Betrifft Testament und diese Unverschämtheit an Sound.
„Glücklicherweise renkt sich das im Laufe des Sets ein …“
Aha! Wann genau war das?
Teil 1 des Sets fand in Zimmerlautstärke statt, sodass man ab Reihe 10 die Ohren spitzen musste.
Das hat dann auch der nach 3 Songs massiv bedrängte Soundmensch anscheinend begriffen und drehte einen Regler hoch.
Wohlgemerkt nur einen!
Ab dann bekam man ein immens übertsteuertes Soundirgendwas zu hören. Ohne Mitten und Tiefen schmerzte das nach 1-2 Songs elend in den Ohren.

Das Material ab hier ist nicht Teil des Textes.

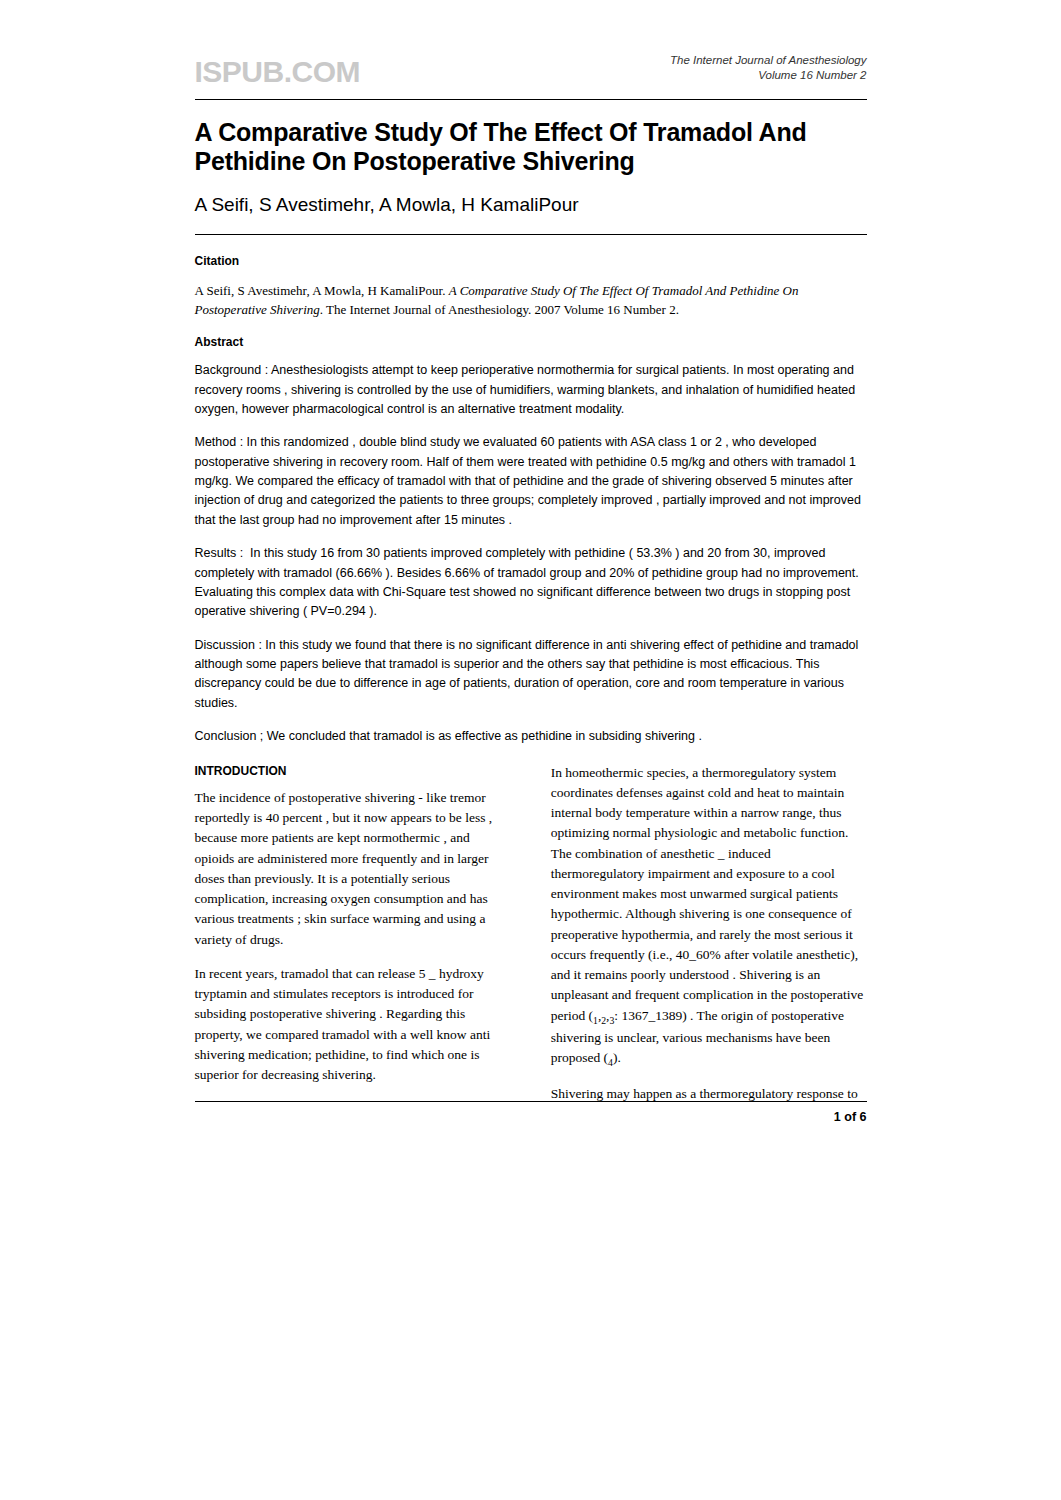ISPUB.COM
The Internet Journal of Anesthesiology
Volume 16 Number 2
A Comparative Study Of The Effect Of Tramadol And Pethidine On Postoperative Shivering
A Seifi, S Avestimehr, A Mowla, H KamaliPour
Citation
A Seifi, S Avestimehr, A Mowla, H KamaliPour. A Comparative Study Of The Effect Of Tramadol And Pethidine On Postoperative Shivering. The Internet Journal of Anesthesiology. 2007 Volume 16 Number 2.
Abstract
Background : Anesthesiologists attempt to keep perioperative normothermia for surgical patients. In most operating and recovery rooms , shivering is controlled by the use of humidifiers, warming blankets, and inhalation of humidified heated oxygen, however pharmacological control is an alternative treatment modality.
Method : In this randomized , double blind study we evaluated 60 patients with ASA class 1 or 2 , who developed postoperative shivering in recovery room. Half of them were treated with pethidine 0.5 mg/kg and others with tramadol 1 mg/kg. We compared the efficacy of tramadol with that of pethidine and the grade of shivering observed 5 minutes after injection of drug and categorized the patients to three groups; completely improved , partially improved and not improved that the last group had no improvement after 15 minutes .
Results : In this study 16 from 30 patients improved completely with pethidine ( 53.3% ) and 20 from 30, improved completely with tramadol (66.66% ). Besides 6.66% of tramadol group and 20% of pethidine group had no improvement. Evaluating this complex data with Chi-Square test showed no significant difference between two drugs in stopping post operative shivering ( PV=0.294 ).
Discussion : In this study we found that there is no significant difference in anti shivering effect of pethidine and tramadol although some papers believe that tramadol is superior and the others say that pethidine is most efficacious. This discrepancy could be due to difference in age of patients, duration of operation, core and room temperature in various studies.
Conclusion ; We concluded that tramadol is as effective as pethidine in subsiding shivering .
INTRODUCTION
The incidence of postoperative shivering - like tremor reportedly is 40 percent , but it now appears to be less , because more patients are kept normothermic , and opioids are administered more frequently and in larger doses than previously. It is a potentially serious complication, increasing oxygen consumption and has various treatments ; skin surface warming and using a variety of drugs.
In recent years, tramadol that can release 5 _ hydroxy tryptamin and stimulates receptors is introduced for subsiding postoperative shivering . Regarding this property, we compared tramadol with a well know anti shivering medication; pethidine, to find which one is superior for decreasing shivering.
In homeothermic species, a thermoregulatory system coordinates defenses against cold and heat to maintain internal body temperature within a narrow range, thus optimizing normal physiologic and metabolic function. The combination of anesthetic _ induced thermoregulatory impairment and exposure to a cool environment makes most unwarmed surgical patients hypothermic. Although shivering is one consequence of preoperative hypothermia, and rarely the most serious it occurs frequently (i.e., 40_60% after volatile anesthetic), and it remains poorly understood . Shivering is an unpleasant and frequent complication in the postoperative period (1,2,3: 1367_1389) . The origin of postoperative shivering is unclear, various mechanisms have been proposed (4).
Shivering may happen as a thermoregulatory response to
1 of 6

Testament sind wahrlich nicht für guten Sound bekannt, aber bei allen anderen Bands ging es ja gut bis sehr gut.
Wenn im ersten Teil das halbe Amphi ein immer lauter werdendes „Lauter!“ skandiert, um dann im zweiten Teil wegen des Gescheppers nach und nach abzuwandern, sollte man sich mal hinterfragen.
Jedenfalls war das Gemotze noch bis Sonntag überall zu vernehmen. Selbst Sodom mit ihrem Gerumpel hatten dagegen einen Hochglanzsound.